Studio a Parma. Ma ci verrò solo il giorno della laurea. Forse.

Grazie alla pandemia, nella mia vita si è creato l’asse Monza-Parma. Chiariamoci: non che il coronavirus si sia accreditato dei meriti. Credo però, che ci abbia spinti a superare dei limiti. Come quello dello spazio, della distanza, del fuori sede. Questa è la storia di come il susseguirsi degli eventi riguardanti l’emergenza sanitaria mi hanno convinto ad iscrivermi ad una facoltà dell’università parmense.
Dalla laurea triennale è passato un anno e avevo abbandonato per sempre l’idea di continuare a studiare. I corsi delle facoltà più vicine non mi piacevano. Avevo guardato tutto, oltre a Milano anche Bergamo, Varese o qualsiasi altro posto che potesse profumare di futuro ed essere raggiungibile in giornata, per conciliare anche gli impegni lavorativi. Ma nulla, era un’utopia riuscire a stare dietro a tutto. Parma è entrata nel mio cuore da quando ho letto il piano di studi: poi, è uscita subito, perché due ore di tragitto ogni giorno era fuori discussione.

inaspettatamente, è arrivato il Covid-19. Che tutto ha distrutto, tutto ha rallentato

Tuttavia, come per tutti, inaspettatamente, è arrivato il Covid-19. Che tutto ha distrutto, tutto ha rallentato, a parte la tecnologia. Ho sentito la necessità di cavalcare questo momento. Sono 137 i chilometri che dividono il capoluogo brianzolo a Parma, ma comunque, io, da settembre 2020, tutte le mattine mi sento a Parma. Accendo il computer, mi connetto al mio account Teams e, esattamente come farei in un’aula della Statale di Milano, mi posiziono defilata tra gli altri studenti, e seguo le lezioni dell’università online. Se ho voglia alzo la mano, parlo e mi confronto con i miei colleghi. E tutto ciò posso farlo dal divano o dal tavolino in balcone. È successo che un giorno una professoressa avesse dei sintomi influenzali e di conseguenza, inderogabilmente, la lezione in aula è stata sospesa. Ma da casa, lei che comunque si sentiva attiva e in buona salute, ha portato avanti il programma. Fazzoletti a portata di mano e the show must go on. Al secondo mio appello d’esame, invece, fissato alle 8,30 di mattina, avevo più sonno del solito e mi sono degnata di alzare la testa dal cuscino solo alle 7:55.

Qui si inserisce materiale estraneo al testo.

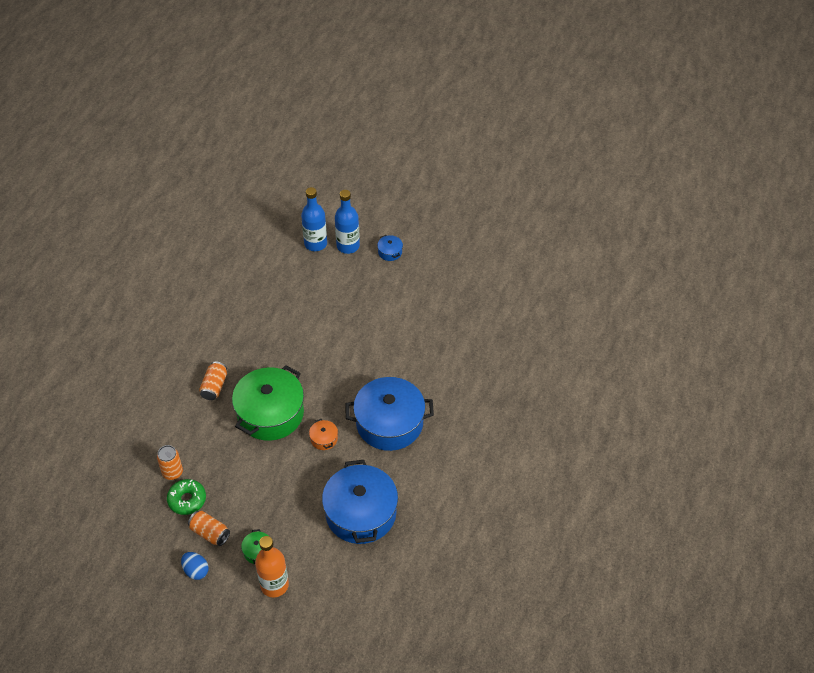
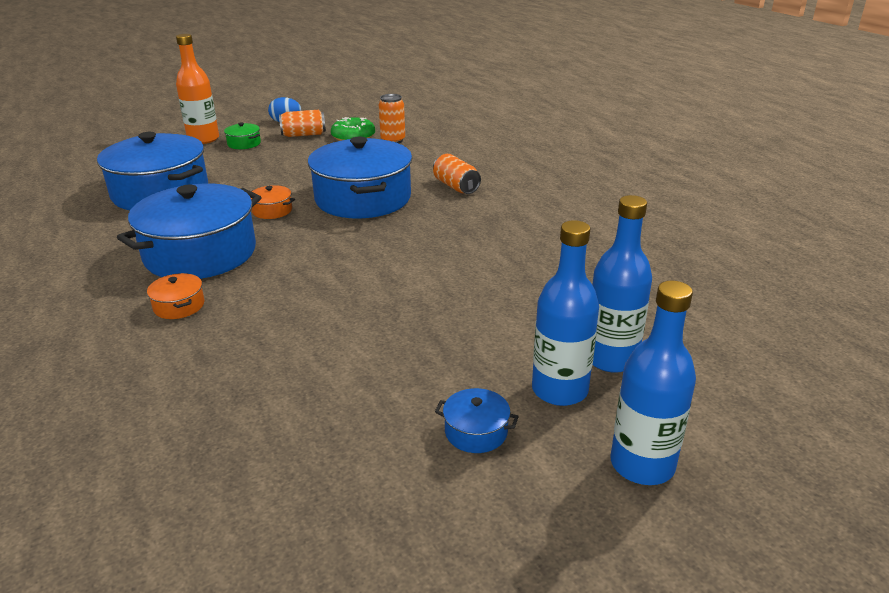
camera: 135 degrees right, 20 degrees down
green pot [232,365,304,441] -> blue pot [308,136,412,218]
none -> orange pot [147,273,204,319]
none -> blue bottle [610,281,696,485]

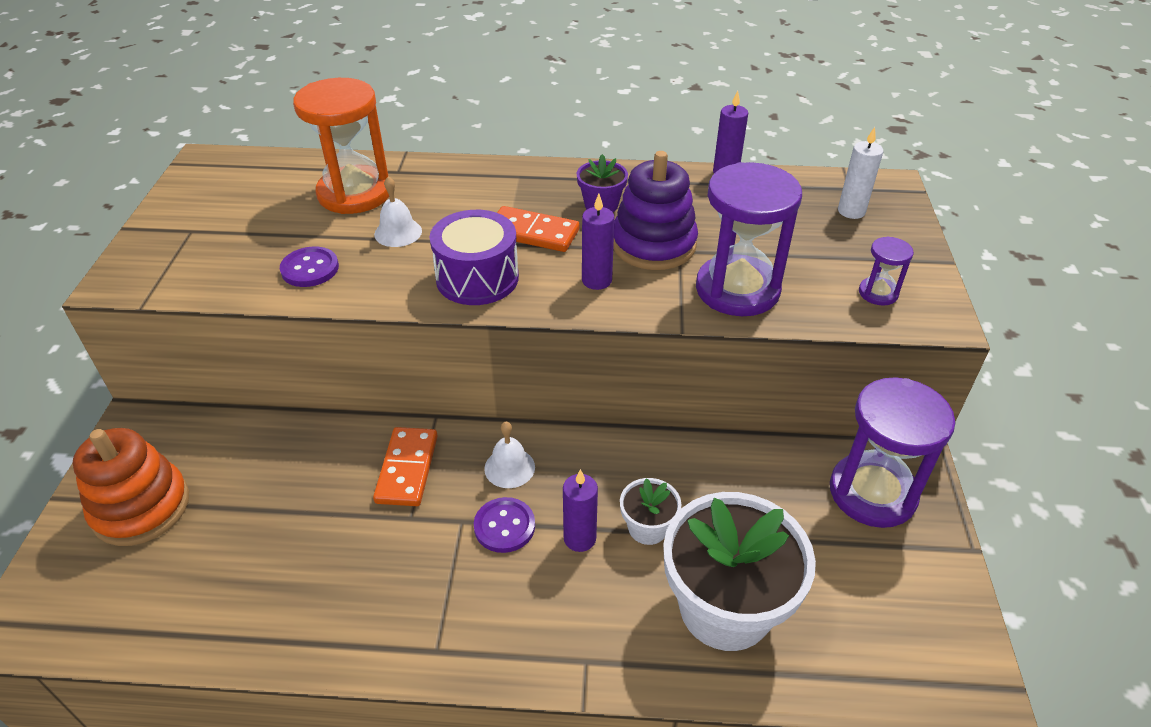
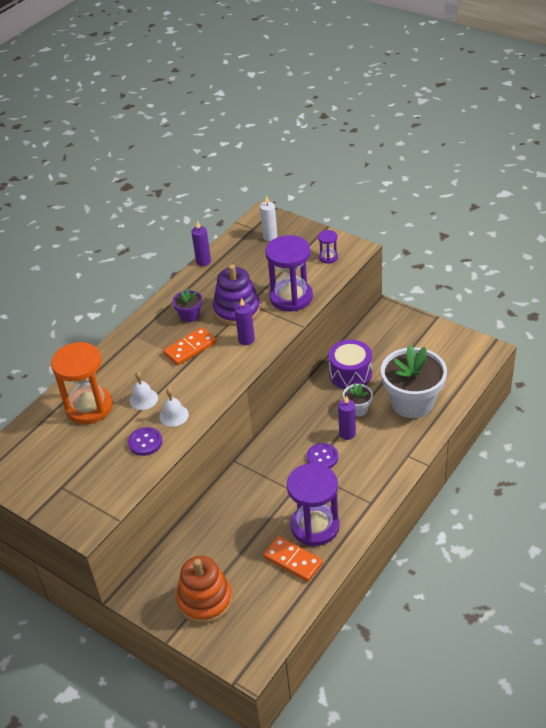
camera: 55 degrees left, 0 degrees up
orange domino [373,427,437,506] -> orange domino moved to [263,536,323,582]
purple drum [430,210,519,305] -> purple drum moved to [328,340,372,389]
white bell [484,422,535,488] -> white bell moved to [160,388,189,427]
purple hourglass [830,377,955,528] -> purple hourglass moved to [287,463,340,546]

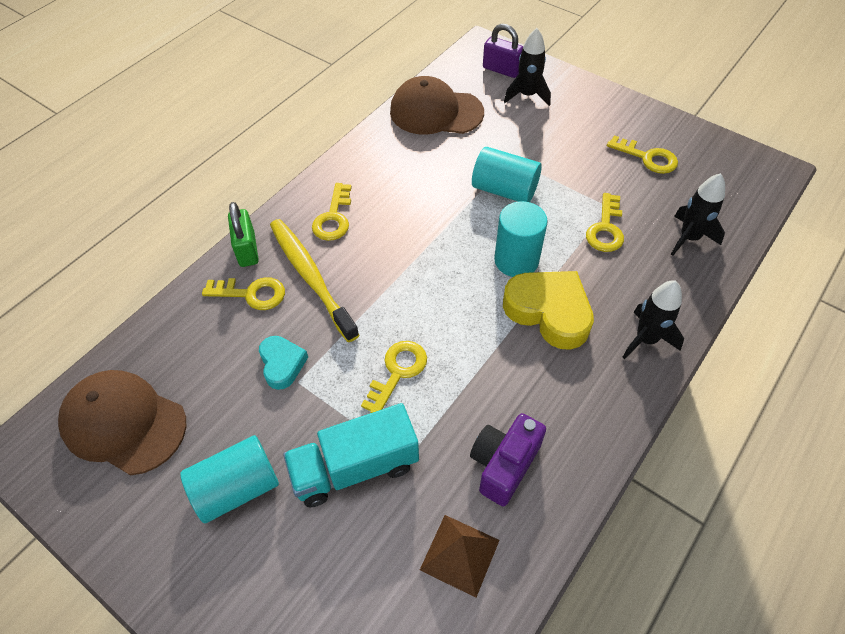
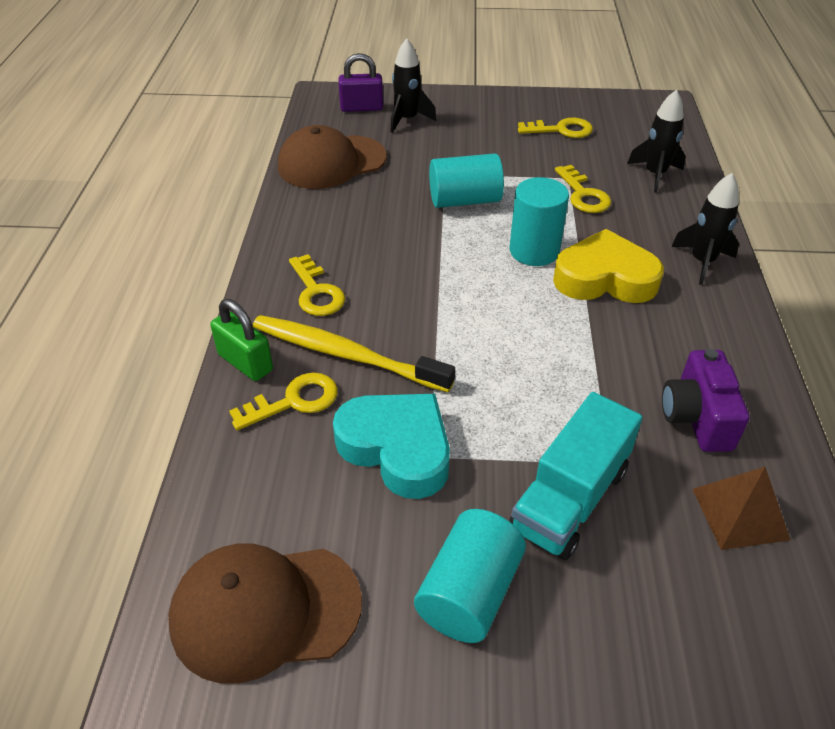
camera: 35 degrees left, 10 degrees down
turquoise heart [259,336,308,390] -> turquoise heart [333,394,450,499], size x1.76
yellow key [361,341,427,413] -> none

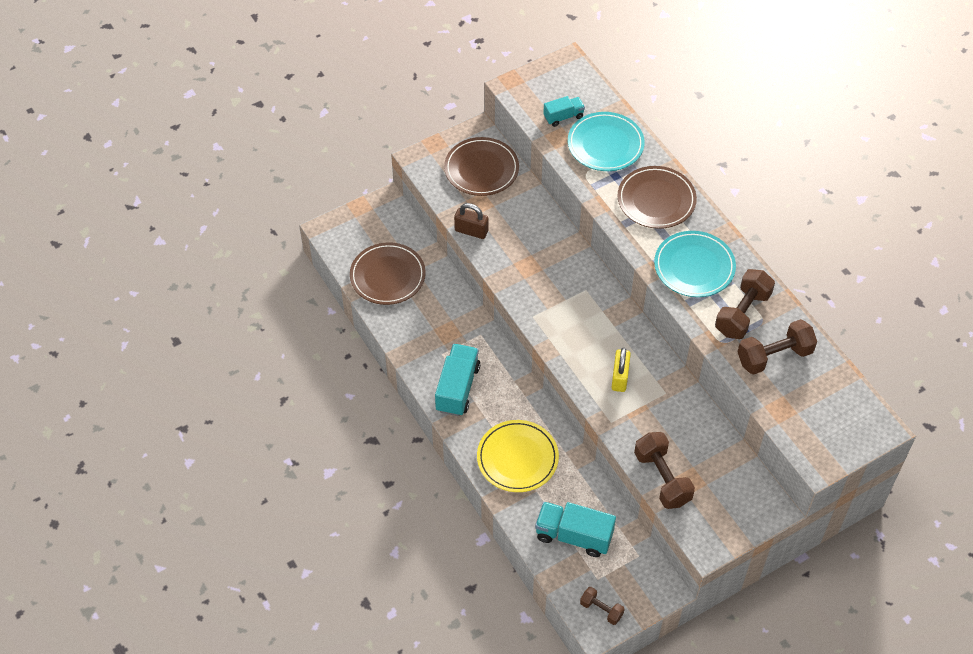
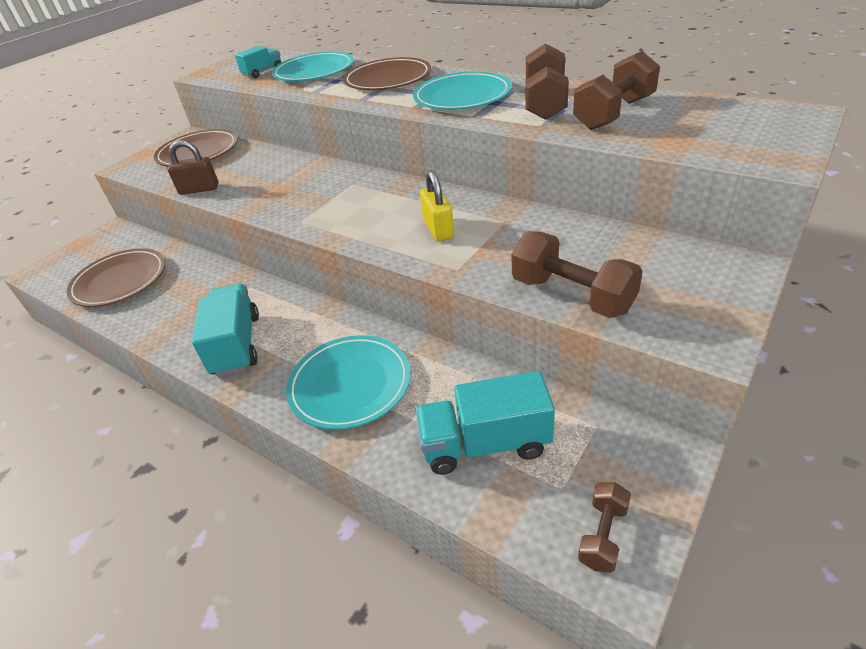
camera: 20 degrees left, 15 degrees down
yellow plate [477,420,559,492] -> turquoise plate [286,335,411,430]
brown dumbbell [580,587,625,625] -> brown dumbbell turned 75 degrees counterclockwise [578,482,631,573]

Può suonare paradossale, ma io, senza la pandemia, non avrei mai potuto iscrivermi

Quanto tempo risparmiato? Può suonare paradossale, ma io, senza la pandemia, non avrei mai potuto iscrivermi all’università. Parma, per me, sarebbe stata più lontana. È assurdo che abbiamo dovuto aspettare l’evento più sconvolgente degli ultimi cento anni per abbattere certi ostacoli. Fino a qualche mese fa perdere il treno significava saltare la lezione. Lo sciopero dei mezzi, la neve, un guasto alla metropolitana, ora sono problemi che non spaventano più. Professori che per qualche minuto di intervento durante un convegno percorrevano chilometri sul Frecciarossa. Col senno di poi, la soluzione sembra così banale e applicabile.
Vivere come se facessi parte di una realtà aumentata, però, non è sempre rose e fiori. Per quanto ormai gli spazi siano contratti, noi ci allontaniamo sempre di più. Non so ancora se avrò modo di avere compagni di banco con i quali lamentarmi, studiare e ripetere i contenuti di un esame. Conosco i colleghi solo attraverso una foto profilo e una e-mail. Chissà quale sarebbe stato il bar in città dove festeggiare i buoni risultati. Devo solo credere a quelli che parlando di università affermano «Bella Parma!». Mi sento disorientata nel luogo in cui sto costruendo il mio futuro. Ad oggi, infatti, conosco la città solo per parole chiave: Giuseppe Verdi, anolini in brodo e Ris. Ad oggi, spero di varcare le porte di Parma almeno il giorno della mia laurea.